▸ **TASK A**:
In the abstract, what was the stated aim of the study?
▸ **TASK B**:
Write out the abstract from "Session Type: Abstract" up to and including "early RA (ERA).", switching "plasma" to "serum".

▸ **SOURCE EXTRACT**:
Title: Rheumatoid Arthritis Treatment - Small Molecules, Biologics and Gene Therapy I

Session Type: Abstract Submissions (ACR)

Background/Purpose:

The altered expression of cellular miRNAs in the immune and resident cells involved in the pathogenesis of rheumatoid arthritis (RA) has been shown to contribute to the maintenance of pathognomic features typical of RA. Differential levels of circulating miRNAs in plasma were reported between patients with RA and osteoarthritis. Our aim was to analyze the effect of therapy on levels of circulating miRNAs in sera of patients with early RA (ERA).

▸ **STORED DATA**:
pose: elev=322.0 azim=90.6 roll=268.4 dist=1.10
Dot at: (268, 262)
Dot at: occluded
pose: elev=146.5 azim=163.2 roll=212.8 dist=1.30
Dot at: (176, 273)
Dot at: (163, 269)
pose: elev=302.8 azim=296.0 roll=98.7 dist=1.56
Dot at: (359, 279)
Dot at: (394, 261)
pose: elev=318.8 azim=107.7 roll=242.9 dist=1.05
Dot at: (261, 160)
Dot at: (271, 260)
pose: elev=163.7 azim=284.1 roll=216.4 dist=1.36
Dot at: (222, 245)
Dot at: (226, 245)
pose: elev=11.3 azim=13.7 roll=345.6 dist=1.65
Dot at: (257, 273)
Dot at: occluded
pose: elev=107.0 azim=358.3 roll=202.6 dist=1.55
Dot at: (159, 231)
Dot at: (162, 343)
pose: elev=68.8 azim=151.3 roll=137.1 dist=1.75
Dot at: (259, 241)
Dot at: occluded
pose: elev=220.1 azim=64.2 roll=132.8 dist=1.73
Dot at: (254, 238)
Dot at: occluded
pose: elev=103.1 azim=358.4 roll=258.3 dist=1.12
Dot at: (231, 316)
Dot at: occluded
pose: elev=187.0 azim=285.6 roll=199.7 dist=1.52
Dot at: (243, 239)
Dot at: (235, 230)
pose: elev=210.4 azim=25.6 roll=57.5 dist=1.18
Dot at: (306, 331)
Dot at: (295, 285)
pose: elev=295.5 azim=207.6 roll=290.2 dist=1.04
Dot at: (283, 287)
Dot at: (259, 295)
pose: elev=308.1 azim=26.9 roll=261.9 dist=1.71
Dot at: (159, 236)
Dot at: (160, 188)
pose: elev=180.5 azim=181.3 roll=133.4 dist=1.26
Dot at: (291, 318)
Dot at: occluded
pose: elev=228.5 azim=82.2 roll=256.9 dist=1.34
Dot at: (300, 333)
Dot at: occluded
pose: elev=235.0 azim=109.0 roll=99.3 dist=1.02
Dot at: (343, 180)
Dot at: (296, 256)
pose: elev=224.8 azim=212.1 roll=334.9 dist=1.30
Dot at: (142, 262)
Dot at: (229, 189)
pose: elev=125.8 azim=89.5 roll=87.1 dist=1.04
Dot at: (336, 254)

▸ **FINAL ANSWER A**:
To analyze the effect of therapy on levels of circulating miRNAs in sera of patients with early RA (ERA).

▸ **FINAL ANSWER B**:
Session Type: Abstract Submissions (ACR)

Background/Purpose:

The altered expression of cellular miRNAs in the immune and resident cells involved in the pathogenesis of rheumatoid arthritis (RA) has been shown to contribute to the maintenance of pathognomic features typical of RA. Differential levels of circulating miRNAs in serum were reported between patients with RA and osteoarthritis. Our aim was to analyze the effect of therapy on levels of circulating miRNAs in sera of patients with early RA (ERA).